Question

You always hear programming languages advertised as multi-paradigm. I think I understand what this means, but I was wondering if there are any languages that are strictly single paradigm.

From what I understand, the four main paradigms are functional, imperative, logic, and object oriented.

Of course there are others too. Wikipedia uses the following list: Concurrent, Constraints, Dataflow, Declarative, Distributed, Functional, Metaprogramming, Generic, Imperative, Logic, Reflection, Object Oriented, Pipelines, Visual, and Rule-Based.

Or am I missing the point of what a paradigm is completely?

Was it helpful?

Solution

The problem with defining any language as "strictly single paradigm" is that by the virtue of Turing completeness, you can theoretically create languages with paradigms different than the language that created them.

Example: C has no objects, so it would be very hard to say that C follows an object-oriented paradigm yet I can write an object-oriented language in C.

Many languages try very hard to be strictly single paradigm (See: Haskell for a functional example, Javascript for object-oriented), but when it's all said and done, a programming paradigm is a way of thinking rather than an inherit feature of a language.
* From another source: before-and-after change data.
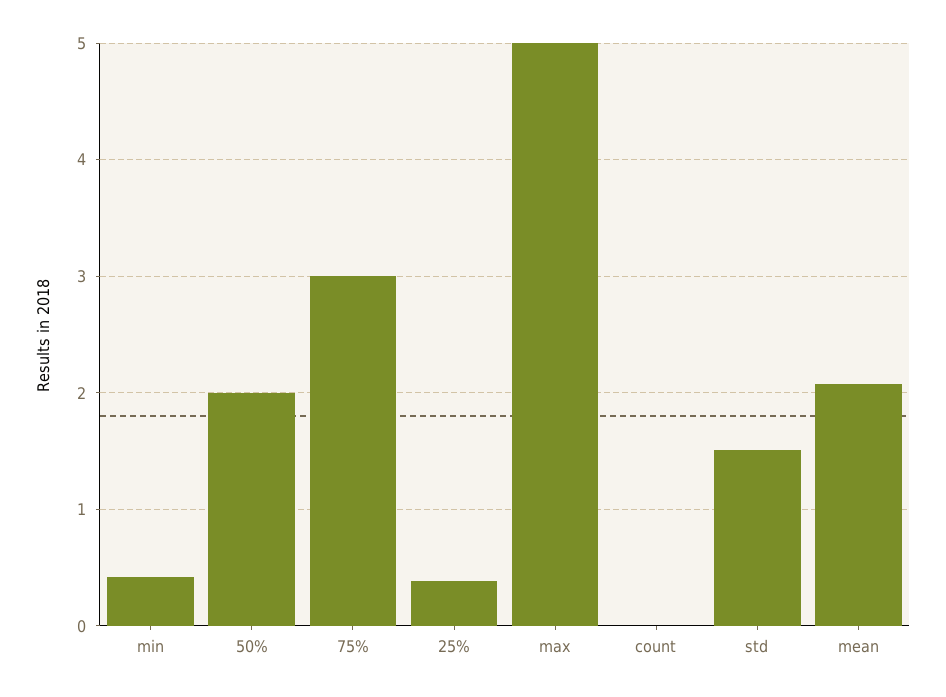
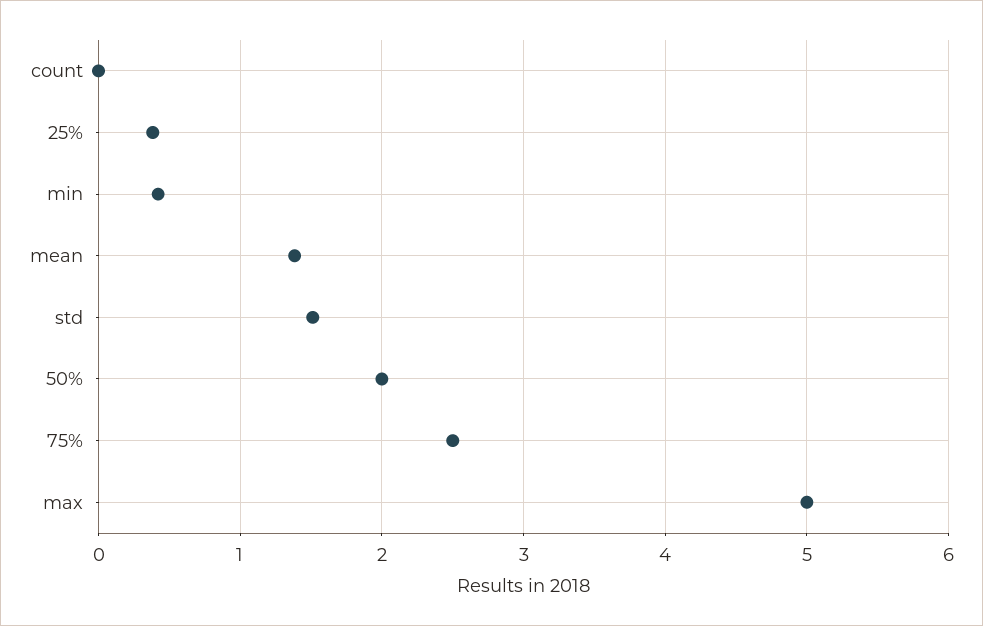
  {
    "min": 0.4,
    "50%": 2,
-   "75%": 3,
+   "75%": 2.5,
    "25%": 0.4,
    "max": 5,
    "count": 0,
    "std": 1.5,
-   "mean": 2.1
+   "mean": 1.4
  }

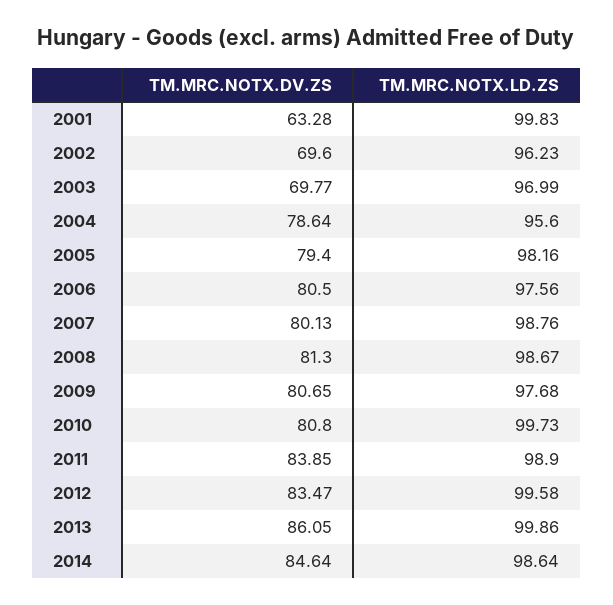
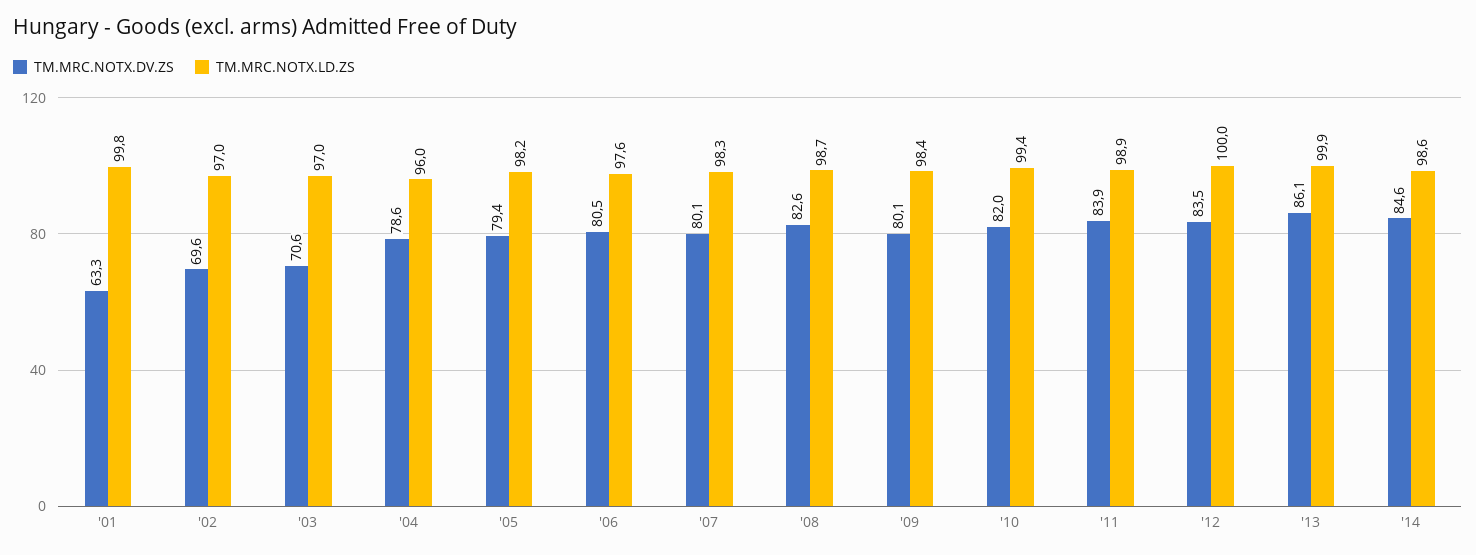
  {
    "TM.MRC.NOTX.DV.ZS": {
      "2001": 63.28,
      "2002": 69.6,
-     "2003": 69.77,
+     "2003": 70.6,
      "2004": 78.64,
      "2005": 79.4,
      "2006": 80.5,
      "2007": 80.13,
-     "2008": 81.3,
+     "2008": 82.6,
-     "2009": 80.65,
+     "2009": 80.1,
-     "2010": 80.8,
+     "2010": 82,
      "2011": 83.85,
      "2012": 83.47,
      "2013": 86.05,
      "2014": 84.64
    },
    "TM.MRC.NOTX.LD.ZS": {
      "2001": 99.83,
-     "2002": 96.23,
+     "2002": 97,
      "2003": 96.99,
-     "2004": 95.6,
+     "2004": 96,
      "2005": 98.16,
      "2006": 97.56,
-     "2007": 98.76,
+     "2007": 98.3,
      "2008": 98.67,
-     "2009": 97.68,
+     "2009": 98.4,
-     "2010": 99.73,
+     "2010": 99.4,
      "2011": 98.9,
-     "2012": 99.58,
+     "2012": 100,
      "2013": 99.86,
      "2014": 98.64
    }
  }

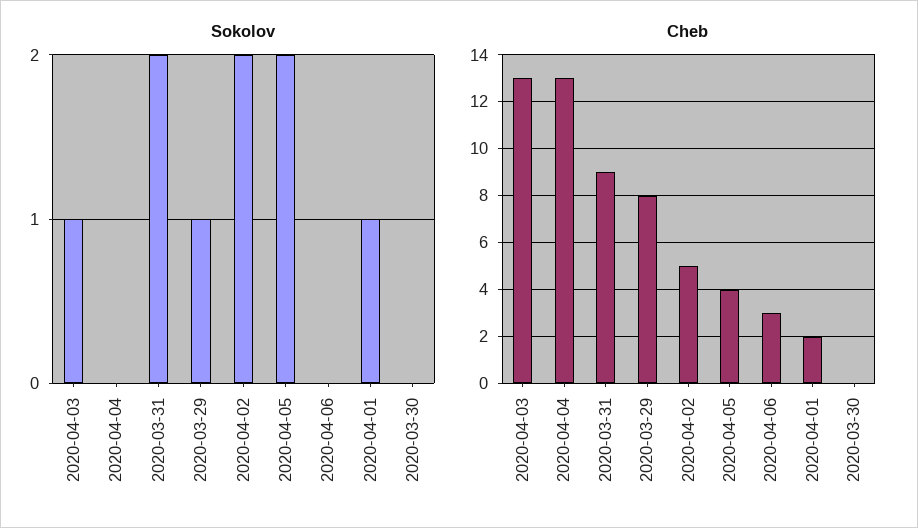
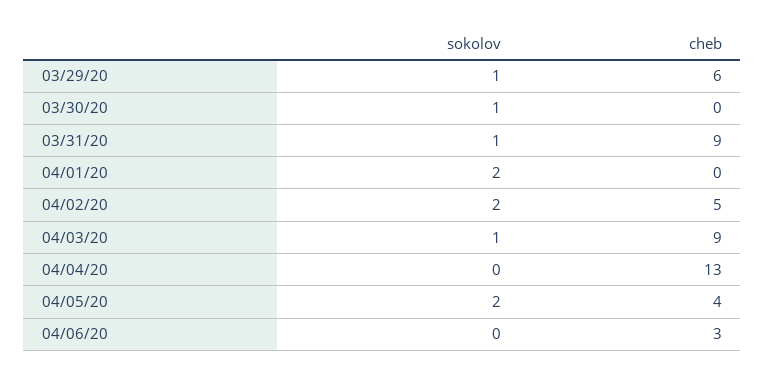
  {
    "Sokolov": {
      "2020-04-03": 1,
      "2020-04-04": 0,
-     "2020-03-31": 2,
+     "2020-03-31": 1,
      "2020-03-29": 1,
      "2020-04-02": 2,
      "2020-04-05": 2,
      "2020-04-06": 0,
-     "2020-04-01": 1,
+     "2020-04-01": 2,
-     "2020-03-30": 0
+     "2020-03-30": 1
    },
    "Cheb": {
-     "2020-04-03": 13,
+     "2020-04-03": 9,
      "2020-04-04": 13,
      "2020-03-31": 9,
-     "2020-03-29": 8,
+     "2020-03-29": 6,
      "2020-04-02": 5,
      "2020-04-05": 4,
      "2020-04-06": 3,
-     "2020-04-01": 2,
+     "2020-04-01": 0,
      "2020-03-30": 0
    }
  }

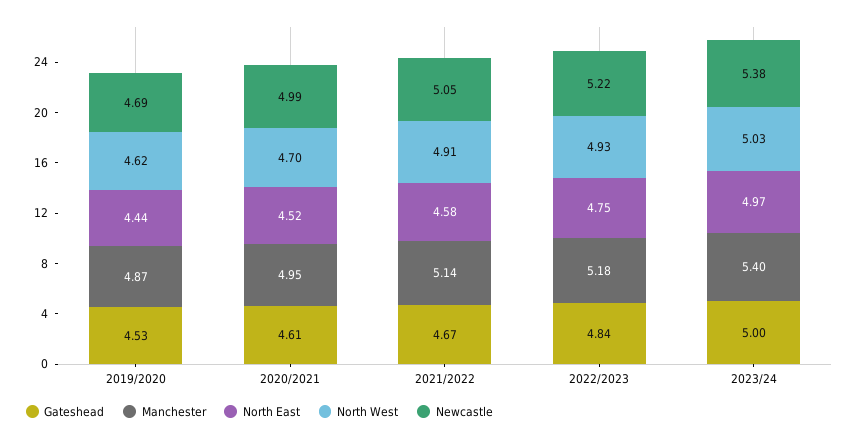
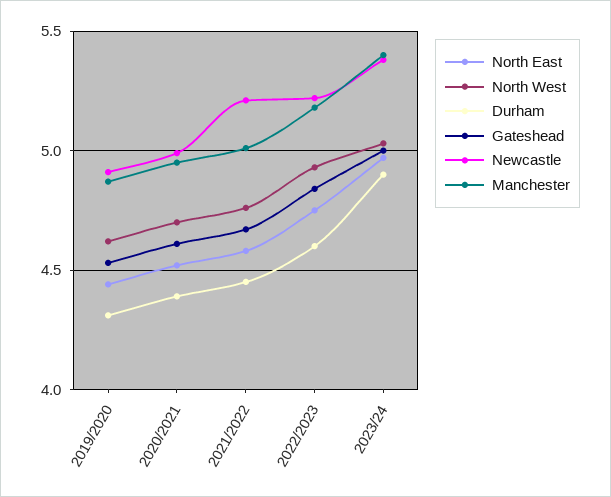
  {
    "Gateshead": {
      "2019/2020": 4.53,
      "2020/2021": 4.61,
      "2021/2022": 4.67,
      "2022/2023": 4.84,
      "2023/24": 5
    },
    "Manchester": {
      "2019/2020": 4.87,
      "2020/2021": 4.95,
-     "2021/2022": 5.14,
+     "2021/2022": 5,
      "2022/2023": 5.18,
      "2023/24": 5.4
    },
    "North East": {
      "2019/2020": 4.44,
      "2020/2021": 4.52,
      "2021/2022": 4.58,
      "2022/2023": 4.75,
      "2023/24": 4.97
    },
    "North West": {
      "2019/2020": 4.62,
      "2020/2021": 4.7,
-     "2021/2022": 4.91,
+     "2021/2022": 4.75,
      "2022/2023": 4.93,
      "2023/24": 5.03
    },
    "Newcastle": {
-     "2019/2020": 4.69,
+     "2019/2020": 4.9,
      "2020/2021": 4.99,
-     "2021/2022": 5.05,
+     "2021/2022": 5.2,
      "2022/2023": 5.22,
      "2023/24": 5.38
-   }
+   },
+   "Durham": {
+     "2019/2020": 4.3,
+     "2020/2021": 4.4,
+     "2021/2022": 4.45,
+     "2022/2023": 4.6,
+     "2023/24": 4.9
+   }
  }

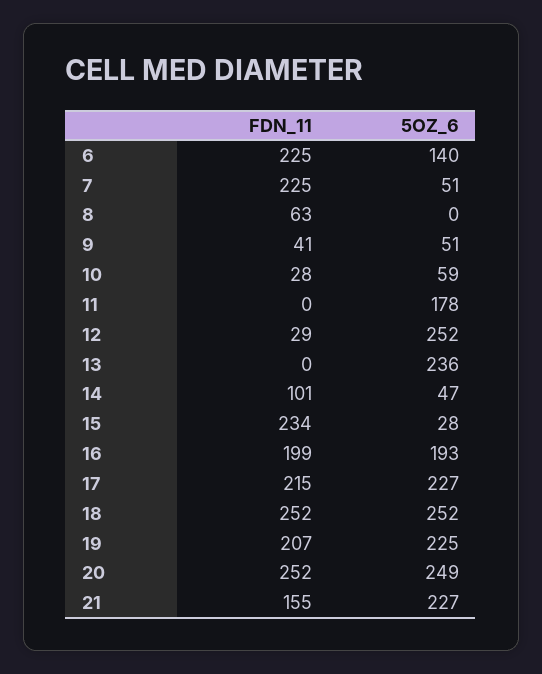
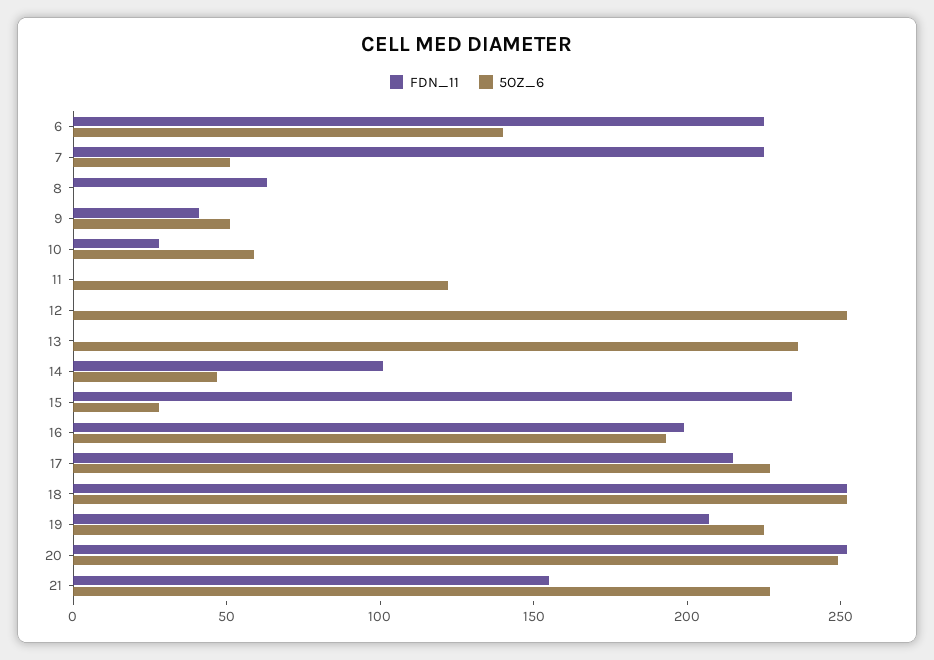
  {
    "FDN_11": {
      "6": 225,
      "7": 225,
      "8": 63,
      "9": 41,
      "10": 28,
      "11": 0,
-     "12": 29,
+     "12": 0,
      "13": 0,
      "14": 101,
      "15": 234,
      "16": 199,
      "17": 215,
      "18": 252,
      "19": 207,
      "20": 252,
      "21": 155
    },
    "5OZ_6": {
      "6": 140,
      "7": 51,
      "8": 0,
      "9": 51,
      "10": 59,
-     "11": 178,
+     "11": 120,
      "12": 252,
      "13": 236,
      "14": 47,
      "15": 28,
      "16": 193,
      "17": 227,
      "18": 252,
      "19": 225,
      "20": 249,
      "21": 227
    }
  }

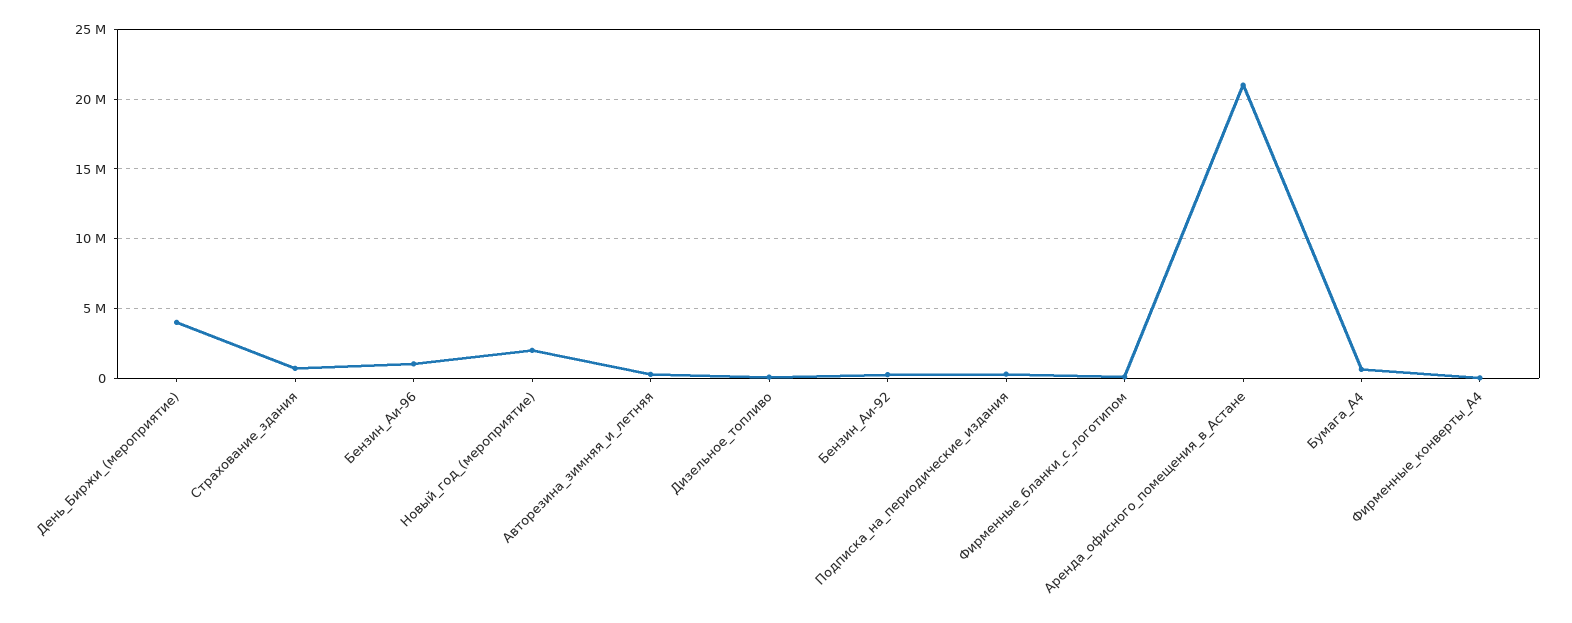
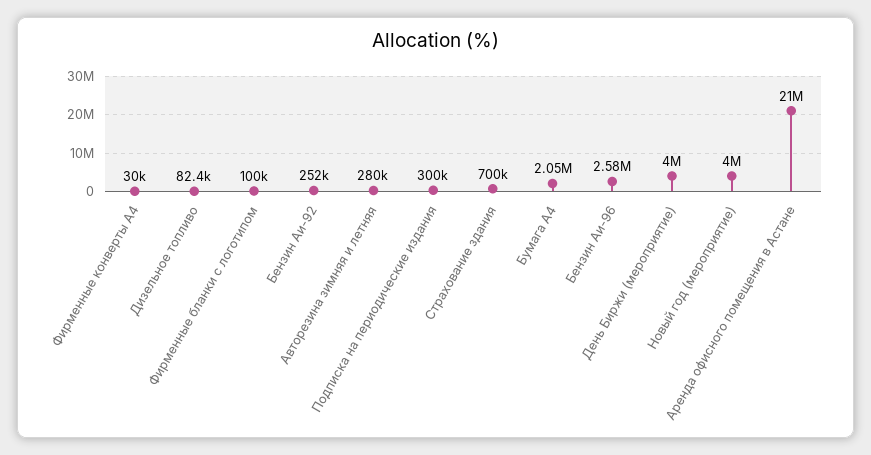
  {
    "День_Биржи_(мероприятие)": 4000000,
    "Страхование_здания": 700000,
-   "Бензин_Аи-96": 1000000,
+   "Бензин_Аи-96": 2580000,
-   "Новый_год_(мероприятие)": 2000000,
+   "Новый_год_(мероприятие)": 4000000,
    "Авторезина_зимняя_и_летняя": 280000,
    "Дизельное_топливо": 82400,
    "Бензин_Аи-92": 252000,
    "Подписка_на_периодические_издания": 300000,
    "Фирменные_бланки_с_логотипом": 100000,
    "Аренда_офисного_помещения_в_Астане": 21000000,
-   "Бумага_А4": 500000,
+   "Бумага_А4": 2050000,
    "Фирменные_конверты_А4": 30000
  }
Python is the best example in my mind of a language that can interchangably be considered function or object-oriented or imperative depending on the style of the person that wrote it.

That said, even though it satisfies a deep form of intellectual curiosity, it usually does not behove you do mix paradigms within code for the simple sake of readability and maintainability. There are, of course, plenty of exceptions, but trying to stay in the same paradigmatic way of thinking about your code.